Token-aware sizing. The chunk size target was 2000 characters. For Cyrillic text, 2000 characters is roughly 1000 tokens — nearly double bge-m3's 512-token window. The tail of every long Russian chunk was silently truncated server-side and never embedded. We switched to token estimation (~450 target), which fits inside the window with a safety margin.

Heading breadcrumb. Each chunk now starts with its section path: {title} > {h1} > {h2}\n\n{body}. Before, a deep chunk from a long document embedded with no context about where in the document it came from. Now the embedding carries that context, and the breadcrumb has a second use: it aligns with the search-result TOC, so a fuzzy vector hit can be drilled into the exact section via note_html(toc_path=[...]).

Result: on the short-note corpus, the effect is close to zero — those notes are single-chunk, so the breadcrumb adds information but does not change chunk boundaries. On the long-document track (6 Marcus Aurelius chapters, 6–10 chunks each): nDCG@10 0.931 → 0.954 (+0.023), en→en retrieval 0.816 → 0.908 (+0.092). F4 requires a full re-embed.

F5: two ideas, one shipped, one reverted

Dot-product similarity — shipped. The embedding server returns L2-normalized vectors (normalize_embeddings=True). For unit vectors, cosine similarity is algebraically identical to the dot product. The original code recomputed both magnitudes and performed a division per chunk pair. We replaced it with a plain dot product: one multiply-add loop per chunk instead of three passes.

Result: nDCG/Recall/MRR identical to F4 on both corpora — exactly expected for an algebraically equivalent change. Pure latency reduction, no quality cost.

AND→OR BM25 fallback — tried, measured worse, reverted. The BM25 query requires all terms to appear (AND). The idea: when AND returns few hits, retry with OR and merge — "free recall recovery."

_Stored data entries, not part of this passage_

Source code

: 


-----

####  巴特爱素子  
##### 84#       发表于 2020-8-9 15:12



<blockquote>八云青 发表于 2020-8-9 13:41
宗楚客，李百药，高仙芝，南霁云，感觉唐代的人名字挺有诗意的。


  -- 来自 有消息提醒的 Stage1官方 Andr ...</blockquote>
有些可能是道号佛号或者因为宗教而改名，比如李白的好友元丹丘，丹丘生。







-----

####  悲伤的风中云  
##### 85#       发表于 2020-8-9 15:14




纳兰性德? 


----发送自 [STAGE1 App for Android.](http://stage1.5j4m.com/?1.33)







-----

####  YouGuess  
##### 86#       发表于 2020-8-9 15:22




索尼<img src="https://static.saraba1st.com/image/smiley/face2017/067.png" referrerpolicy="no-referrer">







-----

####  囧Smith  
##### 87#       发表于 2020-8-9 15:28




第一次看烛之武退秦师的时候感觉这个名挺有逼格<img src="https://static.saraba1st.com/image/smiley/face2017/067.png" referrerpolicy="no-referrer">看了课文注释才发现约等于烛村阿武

The actual numbers: short corpus nDCG@10 0.926 → 0.674 (−0.252), Recall@10 0.992 → 0.675. Long-doc track: nDCG 0.954 → 0.766 (−0.188). Tellingly, MRR barely moved (0.950 → 0.956) — the top-1 result stayed right, but everything below it rotted.

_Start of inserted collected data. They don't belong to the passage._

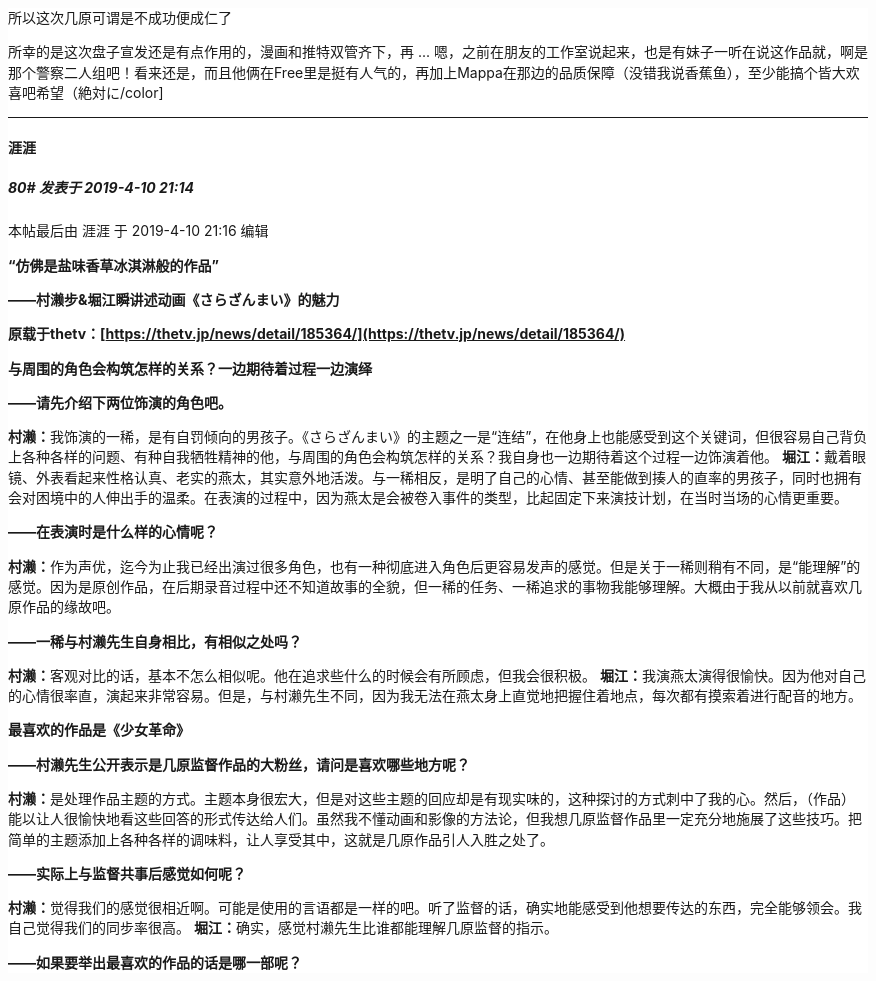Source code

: 所以这次几原可谓是不成功便成仁了

所幸的是这次盘子宣发还是有点作用的，漫画和推特双管齐下，再 ...</blockquote>
嗯，之前在朋友的工作室说起来，也是有妹子一听在说这作品就，啊是那个警察二人组吧！看来还是，而且他俩在Free里是挺有人气的，再加上Mappa在那边的品质保障（没错我说香蕉鱼），至少能搞个皆大欢喜吧希望（絶対に/color]







-----

####  涯涯  
##### 80#       发表于 2019-4-10 21:14



 本帖最后由 涯涯 于 2019-4-10 21:16 编辑 

<strong>“仿佛是盐味香草冰淇淋般的作品”

——村濑步&amp;堀江瞬讲述动画</strong><strong>《さらざんまい》</strong><strong>的魅力</strong>

<strong>原载于thetv：[https://thetv.jp/news/detail/185364/](https://thetv.jp/news/detail/185364/)</strong>

<strong>与周围的角色会构筑怎样的关系？一边期待着过程一边演绎</strong>

<strong>——请先介绍下两位饰演的角色吧。</strong>

<strong>村濑：</strong>我饰演的一稀，是有自罚倾向的男孩子。《さらざんまい》的主题之一是“连结”，在他身上也能感受到这个关键词，但很容易自己背负上各种各样的问题、有种自我牺牲精神的他，与周围的角色会构筑怎样的关系？我自身也一边期待着这个过程一边饰演着他。
<strong>堀江：</strong>戴着眼镜、外表看起来性格认真、老实的燕太，其实意外地活泼。与一稀相反，是明了自己的心情、甚至能做到揍人的直率的男孩子，同时也拥有会对困境中的人伸出手的温柔。在表演的过程中，因为燕太是会被卷入事件的类型，比起固定下来演技计划，在当时当场的心情更重要。

<strong>——在表演时是什么样的心情呢？</strong>

<strong>村濑：</strong>作为声优，迄今为止我已经出演过很多角色，也有一种彻底进入角色后更容易发声的感觉。但是关于一稀则稍有不同，是“能理解”的感觉。因为是原创作品，在后期录音过程中还不知道故事的全貌，但一稀的任务、一稀追求的事物我能够理解。大概由于我从以前就喜欢几原作品的缘故吧。

<strong>——一稀与村濑先生自身相比，有相似之处吗？</strong>
<strong>

村濑：</strong>客观对比的话，基本不怎么相似呢。他在追求些什么的时候会有所顾虑，但我会很积极。
<strong>堀江：</strong>我演燕太演得很愉快。因为他对自己的心情很率直，演起来非常容易。但是，与村濑先生不同，因为我无法在燕太身上直觉地把握住着地点，每次都有摸索着进行配音的地方。

<strong>最喜欢的作品是《少女革命》</strong>

<strong>——村濑先生公开表示是几原监督作品的大粉丝，请问是喜欢哪些地方呢？</strong>

<strong>村濑：</strong>是处理作品主题的方式。主题本身很宏大，但是对这些主题的回应却是有现实味的，这种探讨的方式刺中了我的心。然后，（作品）能以让人很愉快地看这些回答的形式传达给人们。虽然我不懂动画和影像的方法论，但我想几原监督作品里一定充分地施展了这些技巧。把简单的主题添加上各种各样的调味料，让人享受其中，这就是几原作品引人入胜之处了。
<strong>

——实际上与监督共事后感觉如何呢？</strong>

<strong>村濑：</strong>觉得我们的感觉很相近啊。可能是使用的言语都是一样的吧。听了监督的话，确实地能感受到他想要传达的东西，完全能够领会。我自己觉得我们的同步率很高。
<strong>堀江：</strong>确实，感觉村濑先生比谁都能理解几原监督的指示。

<strong>——如果要举出最喜欢的作品的话是哪一部呢？</strong>
<strong>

The reason is mechanical. RRF fuses by rank, not by score. The golden set is natural-language and semantic, so the AND query almost never matches all terms — the OR fallback fired on nearly every query and flooded the BM25 lane with up to 20 loose matches (documents sharing one common word). RRF assigned them ranks 1/(60+1), 1/(60+2), and so on — strong signals. Those low-precision matches outranked the relevant documents that the vector lane had correctly found. MRR survived because the vector lane still dominates the very top hit; recall collapsed because everything below it was replaced by noise.

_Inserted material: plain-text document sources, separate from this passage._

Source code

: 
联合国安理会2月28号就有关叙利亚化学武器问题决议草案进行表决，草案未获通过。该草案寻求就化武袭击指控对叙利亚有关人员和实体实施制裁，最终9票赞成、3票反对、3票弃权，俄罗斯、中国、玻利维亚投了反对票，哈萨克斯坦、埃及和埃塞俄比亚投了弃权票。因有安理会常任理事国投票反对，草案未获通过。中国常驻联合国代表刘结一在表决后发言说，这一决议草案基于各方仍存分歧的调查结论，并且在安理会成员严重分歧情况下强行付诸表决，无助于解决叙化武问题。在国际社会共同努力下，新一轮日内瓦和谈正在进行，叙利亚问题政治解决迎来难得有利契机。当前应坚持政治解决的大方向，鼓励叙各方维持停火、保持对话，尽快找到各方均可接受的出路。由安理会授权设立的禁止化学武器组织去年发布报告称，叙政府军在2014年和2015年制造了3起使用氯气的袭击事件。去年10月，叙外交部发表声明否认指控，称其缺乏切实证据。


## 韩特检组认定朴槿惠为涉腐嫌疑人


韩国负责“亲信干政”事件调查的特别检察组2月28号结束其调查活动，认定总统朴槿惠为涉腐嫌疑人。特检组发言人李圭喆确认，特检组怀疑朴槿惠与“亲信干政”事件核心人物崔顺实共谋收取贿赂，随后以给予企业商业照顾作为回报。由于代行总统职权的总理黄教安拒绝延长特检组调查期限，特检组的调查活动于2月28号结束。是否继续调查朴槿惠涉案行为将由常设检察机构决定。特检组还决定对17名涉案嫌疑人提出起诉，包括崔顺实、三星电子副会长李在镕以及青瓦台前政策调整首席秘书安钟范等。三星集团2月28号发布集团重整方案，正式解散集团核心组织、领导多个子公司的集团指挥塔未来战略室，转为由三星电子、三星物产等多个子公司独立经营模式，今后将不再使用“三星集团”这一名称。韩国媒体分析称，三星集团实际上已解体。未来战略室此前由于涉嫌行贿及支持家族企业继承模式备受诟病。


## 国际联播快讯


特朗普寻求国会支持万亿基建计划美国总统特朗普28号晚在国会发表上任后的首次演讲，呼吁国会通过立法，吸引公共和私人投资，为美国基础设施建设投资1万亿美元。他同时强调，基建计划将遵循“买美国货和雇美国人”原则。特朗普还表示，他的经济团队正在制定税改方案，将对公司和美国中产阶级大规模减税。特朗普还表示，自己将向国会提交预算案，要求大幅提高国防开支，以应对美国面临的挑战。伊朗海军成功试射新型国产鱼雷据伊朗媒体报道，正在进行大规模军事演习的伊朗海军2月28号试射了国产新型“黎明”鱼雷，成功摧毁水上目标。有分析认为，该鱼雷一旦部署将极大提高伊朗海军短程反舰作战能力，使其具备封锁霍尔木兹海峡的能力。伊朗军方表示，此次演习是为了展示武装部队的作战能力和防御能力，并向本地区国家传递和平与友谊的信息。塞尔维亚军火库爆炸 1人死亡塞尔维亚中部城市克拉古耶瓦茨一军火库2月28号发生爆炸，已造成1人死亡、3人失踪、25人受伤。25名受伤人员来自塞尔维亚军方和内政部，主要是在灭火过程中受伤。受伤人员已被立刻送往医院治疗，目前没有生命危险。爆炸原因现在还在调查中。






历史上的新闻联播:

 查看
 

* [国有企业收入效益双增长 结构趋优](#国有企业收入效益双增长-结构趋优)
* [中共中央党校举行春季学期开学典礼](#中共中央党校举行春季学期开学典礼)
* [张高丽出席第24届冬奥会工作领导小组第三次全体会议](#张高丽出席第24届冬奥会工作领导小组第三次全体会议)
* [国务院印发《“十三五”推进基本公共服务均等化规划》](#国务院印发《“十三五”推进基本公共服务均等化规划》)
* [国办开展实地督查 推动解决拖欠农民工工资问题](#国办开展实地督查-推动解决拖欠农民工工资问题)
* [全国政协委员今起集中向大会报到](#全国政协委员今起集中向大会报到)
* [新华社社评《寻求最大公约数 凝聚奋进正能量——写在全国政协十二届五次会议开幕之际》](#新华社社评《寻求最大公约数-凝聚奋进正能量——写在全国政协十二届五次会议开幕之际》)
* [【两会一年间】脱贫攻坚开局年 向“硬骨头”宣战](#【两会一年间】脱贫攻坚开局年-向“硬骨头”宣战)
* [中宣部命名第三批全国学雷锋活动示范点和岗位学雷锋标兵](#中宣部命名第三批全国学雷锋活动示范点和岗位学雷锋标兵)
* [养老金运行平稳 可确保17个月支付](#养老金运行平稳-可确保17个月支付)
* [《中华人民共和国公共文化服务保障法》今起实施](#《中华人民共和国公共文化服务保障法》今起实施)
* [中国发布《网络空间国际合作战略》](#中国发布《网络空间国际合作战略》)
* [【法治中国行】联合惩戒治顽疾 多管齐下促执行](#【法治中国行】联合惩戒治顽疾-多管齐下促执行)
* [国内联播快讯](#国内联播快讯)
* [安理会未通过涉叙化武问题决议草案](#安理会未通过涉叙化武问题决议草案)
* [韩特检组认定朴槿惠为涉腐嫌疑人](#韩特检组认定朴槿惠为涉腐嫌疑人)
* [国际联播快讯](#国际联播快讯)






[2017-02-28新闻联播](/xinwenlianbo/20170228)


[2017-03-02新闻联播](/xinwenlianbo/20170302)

In a hybrid system where the vector lane already carries recall, the BM25 lane's job is precision. Keeping it quiet on semantic queries — returning nothing rather than 20 loose matches — turns out to be load-bearing. A change that looks like free recall recovery is actually corrosive. We only know because we measured before merging; the AND→OR commit would have silently halved retrieval quality otherwise.

What we would do differently

The benchmark was built after the pipeline, not before. We wrote the eval harness, committed a corpus and 60 hand-labeled queries, and only then ran the baseline. The reranker and the AND→OR fallback would have failed to meet a quality gate and never landed; instead they had to be reverted after the fact.

The other lesson is specific to hybrid search: the two lanes have different jobs. Vector carries recall; BM25 carries precision for exact terms and rare vocabulary. Tuning them independently — and measuring both together — catches the interactions that single-lane intuition misses.